In the festival diary, name the four items the writer packs, buys, or gets ready in the 10pm entry on Thursday.

● Source excerpt
+ + +

Thursday 4th September, 2008

Dear Diary

10pm: The weather report is saying showers with sunny intervals on the Isle of Wight tomorrow though a bit of rain overnight tonight. I can cope with that. Packed my mum’s wellies just in case it gets a bit muddy, bought a rather ridiculous turquoise waterproof (again, just in case), got my airbed, have shoved a pillow into a backpack and I am ready to roll.

4am: Where do people sit at festivals if the ground is wet? I guess there are picnic benches. Go back to sleep.

Friday 5th September

Dear Diary

Have last minute panic that everyone will know that I am a festival virgin so try to relax my look a bit. This involves taking off the ethno-rah Indian scarf and the jewellary that I haven’t worn since my gap year. There is nothing I can do about the fact I am wearing wellies on the Northern Line at 9am because it is either wear wellies and look like a twat or don’t bring a pillow. Bye bye home.

Portsmouth Harbour: Just got a message from someone there already who says that the site is completely ruined because of rain overnight and we are (and I quote), “idiots if we still come”. Sarah, my festival companion, immediately says “well we are certainly not turning back now”, I nod as if in total agreement but my internal monologue is saying “really? WHY THE HELL NOT?!”

Ferry: I feel sick.

Ryde: We are here! I jump up with rather too much enthusiasm and break the zip on my waterproof. Not a big deal. It was only a precaution anyway.

Shuttle bus: I don’t think I have ever loved anyone more than Sarah the moment she produced a family pack of penguin bars from her rucksack. Guess what? It’s raining.

Shuttle bus: I am convinced everyone can tell I am an amateur. Sarah has noticed and keeps saying things like “people who go to festivals don’t usually wear cardigans” and “oh how sweet, you brought a box of tissues”. I am pretty sure she is joking but I tuck my kleenex out of sight just in case.

Tent, 4pm: We arrived, queued, got wristbands, the sun came out. It is a massive site and is covered in mud. We walk very very slowly down a massive hill. I hate my rucksack and all my belongings. There is mud as far as the eye can see. We are like mud refugees fleeing to Mud Island. After walking for what felt like three hours, we arrive at our chosen field and are clearly blessed because it doesn’t rain while we pitch our tent and our nice tently neighbours give us their air bed pump and ta-da! Our new home is erected and furnished with no major drama. I can’t help but think that we are like the man who built his house on sand. Please be here and dry when we get back, little tent. I have just baby-wiped a bit of mud off my jeans and had a little chat with myself that went something like this “Ok. You can do this. Don’t cry. Vive le cult”.

+ + +

● Records
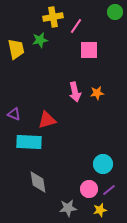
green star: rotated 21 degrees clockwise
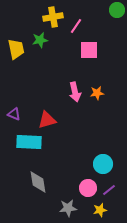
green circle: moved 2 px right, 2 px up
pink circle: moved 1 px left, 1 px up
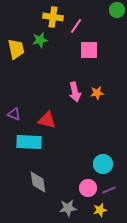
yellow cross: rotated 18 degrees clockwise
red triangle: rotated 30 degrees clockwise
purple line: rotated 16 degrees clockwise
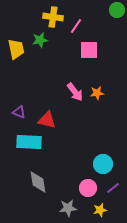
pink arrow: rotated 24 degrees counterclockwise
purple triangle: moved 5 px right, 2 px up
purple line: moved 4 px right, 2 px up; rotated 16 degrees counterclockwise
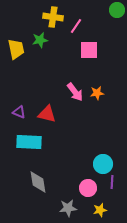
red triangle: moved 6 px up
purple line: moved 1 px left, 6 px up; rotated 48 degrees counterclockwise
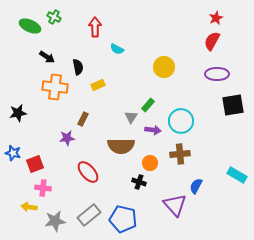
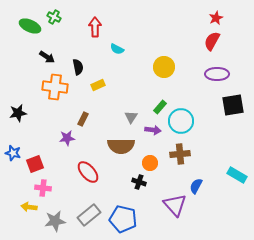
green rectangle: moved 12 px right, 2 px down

+ + +

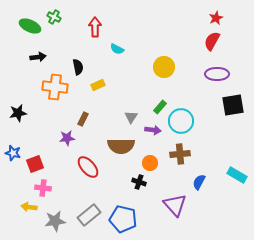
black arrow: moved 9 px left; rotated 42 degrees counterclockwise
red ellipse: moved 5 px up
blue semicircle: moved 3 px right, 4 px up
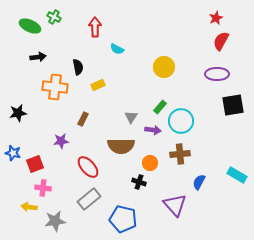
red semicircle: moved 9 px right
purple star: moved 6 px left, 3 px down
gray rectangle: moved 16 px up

+ + +

● Task response
- Mum's wellies
- A turquoise waterproof
- An airbed
- A pillow